THE TASK
Using the records below, write out the line with "ဖုန်းခေါ်ဆိုမှု အစီအစဉ်တစ်ခုကို ဝယ်ယူပါ။" and each line after it through the final one, exactly, and only those.

EXERCISE INPUT
== Segment start ==
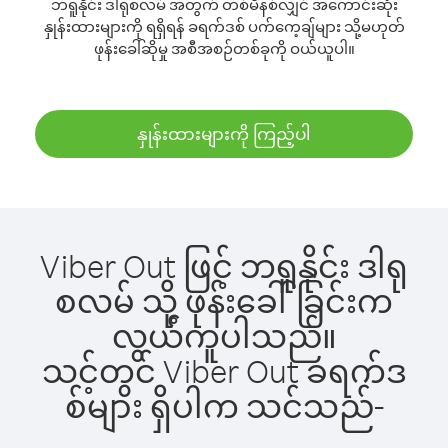
ဘရူနိုင်း ဒါရုစလမ် အတွက် တစ်မိနစ်လျှင် အကောင်းဆုံး
နှုန်းထားများကို ရရှိရန် ခရက်ဒစ် ပက်ကေ့ချ်များ သို့မဟုတ်
ဖုန်းခေါ်ဆိုမှု အစီအစဉ်တစ်ခုကို ဝယ်ယူပါ။
နှုန်းထားများကို ကြည့်ပါ
Viber Out ဖြင့် ဘရူနိုင်း ဒါရု
စလမ် သို့ ဖုန်းခေါ်ခြင်းက
လွယ်ကူပါသည်။
သင့်တွင် Viber Out ခရက်ဒ
စ်များ ရှိပါက သင်သည်-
== Segment end ==
YOUR RESPONSE
ဖုန်းခေါ်ဆိုမှု အစီအစဉ်တစ်ခုကို ဝယ်ယူပါ။
နှုန်းထားများကို ကြည့်ပါ
Viber Out ဖြင့် ဘရူနိုင်း ဒါရု
စလမ် သို့ ဖုန်းခေါ်ခြင်းက
လွယ်ကူပါသည်။
သင့်တွင် Viber Out ခရက်ဒ
စ်များ ရှိပါက သင်သည်-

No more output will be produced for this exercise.